> [PAGE EXTRACT]
-------
I found a page full of computations sitting around the house this evening. Naturally, I picked it up and gave it a look.

Griffin (10 years old, 5th grade) had been doing some multiplication in class today. Somehow his scratch paper ended up on our couch.

Here is one thing I saw.

Naturally I wanted to ask the boy about it. He consented.

Me:I see you were multiplying 37 by 22 here.

Griffin(10 years old): Yeah. But I got it wrong so I did it again with the lattice.

Me:How did you know you got it wrong?

G: I put it in the answer box and it was wrong.

It turns out they were doing some online exercises. There is an electronic scratchpad, which he found awkward to use with a mouse (duh), plus his teacher wanted to be able to see their work, so was encouraging paper and pencil work anyway.

I was really hoping he would say that 37 times 22 *has* to be a lot bigger than 202. Alas he did not.

Anyway, back to the conversation.

Me:OK. Now 37 times 2 isn’t 101. But let’s imagine that’s right for now. We’ll come back to that.

G: Wait. That’s supposed to be 37 times 2? I though you just multiplied that by that, and that by that.

He indicated 7 times 2, and then 3 times the same 2 as he spoke.

Me:Yes. But when you do that, you’ll get the same thing as 37 times 2.

A brief moment of silence hung between us.

Me:Whatis37 times 2?

G: Well….74.

Let us pause to reflect here.

This boy can think about numbers. He got 37 times 2 faster in his head than I would have with pencil and paper. But when he uses the standard algorithm that all goes out the window in favor of the steps.

THE STEPS WIN, PEOPLE!

The steps trump thinking. The steps trump number sense.

The steps triumph over all.

Back to the conversation.

Me:Yes. 74. Good. I like that you thought that out. Let’s go back to imagining that 101 is right for a moment. Then the next thing you did was multiply 37 by this 2, right?

I gestured to the 2 in the tens place.

G: Yes.

Me:But that’s not really a 2.

G: Oh. Yeah.

Me:That’s a 20. Twotens.

G: Yeah.

Me:So it would be 101 tens.

G: Yeah.

I know this reads like I was dragging him through the line of reasoning, but I assure you that this is ground he knows well. I leading him along a well known path that he didn’t realize he was on, not dragging him trailing behind me through new territory. We had other things to discuss. Bedtime was approaching. We needed to move on.

Me:Now. We both know that 37 times 2 isn’t 101. Let’s look at how that goes. You multiplied 7 by 2, right?
-------
Stored data entries:
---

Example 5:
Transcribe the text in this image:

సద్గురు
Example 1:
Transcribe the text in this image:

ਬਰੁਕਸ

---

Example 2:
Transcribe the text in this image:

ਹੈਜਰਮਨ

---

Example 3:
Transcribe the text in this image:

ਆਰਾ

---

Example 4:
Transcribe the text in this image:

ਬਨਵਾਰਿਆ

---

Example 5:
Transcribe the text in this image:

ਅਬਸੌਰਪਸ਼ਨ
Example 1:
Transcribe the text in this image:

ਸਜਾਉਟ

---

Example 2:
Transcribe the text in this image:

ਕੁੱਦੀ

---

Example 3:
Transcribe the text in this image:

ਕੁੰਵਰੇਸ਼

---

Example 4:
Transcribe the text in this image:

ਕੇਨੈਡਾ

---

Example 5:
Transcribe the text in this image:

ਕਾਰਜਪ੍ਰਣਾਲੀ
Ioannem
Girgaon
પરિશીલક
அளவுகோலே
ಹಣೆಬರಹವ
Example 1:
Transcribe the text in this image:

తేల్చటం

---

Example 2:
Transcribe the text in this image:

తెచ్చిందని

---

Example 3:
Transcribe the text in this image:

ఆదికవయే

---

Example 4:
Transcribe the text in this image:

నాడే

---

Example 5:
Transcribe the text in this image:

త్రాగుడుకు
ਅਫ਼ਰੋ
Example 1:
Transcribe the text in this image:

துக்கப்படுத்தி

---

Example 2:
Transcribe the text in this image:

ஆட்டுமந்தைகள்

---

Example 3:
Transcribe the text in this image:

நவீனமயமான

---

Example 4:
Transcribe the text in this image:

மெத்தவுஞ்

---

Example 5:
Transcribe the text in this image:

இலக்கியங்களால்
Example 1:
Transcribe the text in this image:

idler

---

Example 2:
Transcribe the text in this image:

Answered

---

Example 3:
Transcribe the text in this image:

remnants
-------
> [GOAL OF THE EXERCISE] Carry on the blog post about the conversation over 37 times 22, beginning right after its last sentence shown. The stored data entries have no role in this exercise.

> [EXERCISE ANSWER]
G: Yup. That’s 14.

Me:So you write the 4 and carry the 1.

G: That’s what I did.

Me:mmmm?

G: Oh. I wrote the one

Me:and carried the 4. Yeah. If you had done it the other way around, you’d have the 4 there [indicating the units place], and then 3 times 2 plus 1.

G: Seven.

Me:Yeah. So there’s your 74.

This place value error was consistent in his work on this page.

Let me be clear: this error will be easy to fix. I have no fears that my boy will be unable to multiply in his adolescence or adult life. Indeed, once he knew that he had wrong answers (because the computer told him so), he went back to his favorite algorithm—the lattice—and got correct answers.

I am not worried about this boy. He is and he will be fine.

But I want to point out…I *need* to point out that this is exactly the outcome you should expect when you go about teaching standard algorithms.

If you wonder why your kids (whether your offspring, your students, or both) are not *thinking *about the math they are doing, it is because the algorithms we (you) teach them are designed so that people do not have to think. That is why they are efficient.

If you want kids who get right answers without thinking, then go ahead and keep focusing on those steps. Griffin gets right answer with the lattice algorithm, and I have every confidence that I can train him to get right answers with the standard algorithm too.

But we should not kid ourselves that we are teaching mathematical thinking along the way. Griffin turned off part of his brain (the part that gets 37 times 2 quickly) in order to follow a set of steps that didn’t make sense to him.

And we shouldn’t kid ourselves that this is only an issue in the elementary grades when kids are learning arithmetic.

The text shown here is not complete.